I have an exhibition coming up and here is an invitation, just in case you’re anywhere near Swansea, UK. I blogged about this a few weeks ago but unfortunately the exhibition had to be delayed. ‘Rinascere’ is a new body of work comprising a series of solar plate etchings and the small, Renaissance-style drawings that inspired them.

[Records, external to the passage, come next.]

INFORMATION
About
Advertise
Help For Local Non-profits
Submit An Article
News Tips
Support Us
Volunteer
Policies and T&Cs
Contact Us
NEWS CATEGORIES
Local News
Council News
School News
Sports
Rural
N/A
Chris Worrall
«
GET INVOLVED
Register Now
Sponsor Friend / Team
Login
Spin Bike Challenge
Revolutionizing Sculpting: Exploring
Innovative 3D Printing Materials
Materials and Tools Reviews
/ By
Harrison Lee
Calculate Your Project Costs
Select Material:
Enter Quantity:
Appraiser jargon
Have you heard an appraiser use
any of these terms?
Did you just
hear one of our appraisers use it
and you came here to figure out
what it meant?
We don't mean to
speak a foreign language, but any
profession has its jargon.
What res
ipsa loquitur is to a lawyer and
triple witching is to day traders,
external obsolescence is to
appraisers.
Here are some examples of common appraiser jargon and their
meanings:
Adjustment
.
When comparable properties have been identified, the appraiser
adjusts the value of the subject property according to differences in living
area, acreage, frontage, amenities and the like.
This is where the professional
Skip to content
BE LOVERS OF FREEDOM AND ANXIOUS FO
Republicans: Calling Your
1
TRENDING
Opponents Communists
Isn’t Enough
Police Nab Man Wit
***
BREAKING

‘Rinascere’ is an Italian word which means ‘to be reborn’ or ‘to revive’. I chose it because I have been deliberately working with Renaissance techniques and materials for some time and the word ‘rinascere’ is the root of the word ‘renaissance’. I also identified with it’s meaning ‘to revive’ in the light of the current art trends which have moved away from traditional skills such as drawing and etching. As anyone who has read my bloggage for a little while will know, drawing is at the heart of my artistic practice and I draw every day, usually blogging what I’ve scribbled, unless it’s an absolute stinker! Which happens 🙂

The etching above that I’ve used for the invitation is based on the tiny drawing below, which I did using a traditional dip pen and Indian ink and an ink wash, onto hand-made heavily-textured paper that I pre-coloured randomly with a sepia wash. I also used a bit of compressed charcoal.

I work with profressional models at the life-drawing group at Swansea Print Workshop and I work directly onto the paper with ink pens; I don’t sketch it out in pencil first. That’s for wimps 😉

If you’re around, please look in – the exhibition runs until November.